■ Task description
Where an image appears, leave it out; otherwise repeat the data exactly.
++++++++++
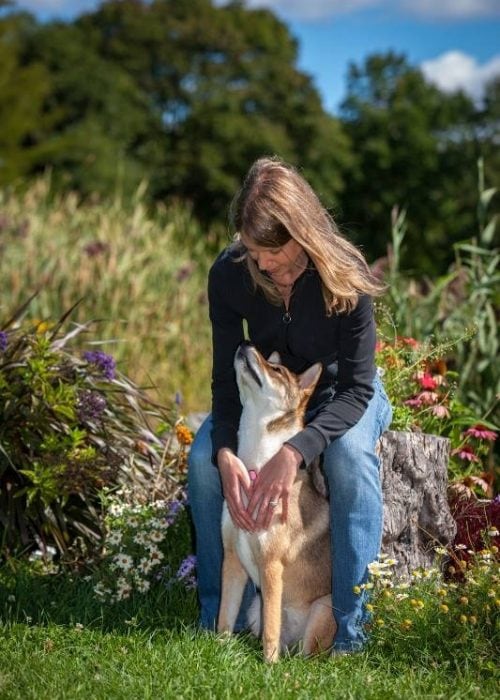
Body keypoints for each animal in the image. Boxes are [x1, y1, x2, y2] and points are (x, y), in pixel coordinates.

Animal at [217, 344, 334, 660]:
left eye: (277, 370)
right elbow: (224, 618)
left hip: (322, 609)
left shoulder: (271, 565)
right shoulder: (232, 559)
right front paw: (217, 650)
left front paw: (268, 665)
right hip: (253, 608)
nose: (244, 344)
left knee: (306, 657)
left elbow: (270, 632)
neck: (256, 468)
++++++++++
■ Response
Body keypoints for each animal in the image. Boxes are [x1, y1, x2, y2] and points are (x, y), in pixel coordinates.

Animal at [217, 344, 334, 660]:
left eye: (277, 370)
right elbow: (224, 618)
left hip: (322, 609)
left shoulder: (271, 565)
right shoulder: (232, 559)
right front paw: (217, 650)
left front paw: (268, 665)
right hip: (253, 608)
nose: (244, 344)
left knee: (306, 657)
left elbow: (270, 632)
neck: (256, 468)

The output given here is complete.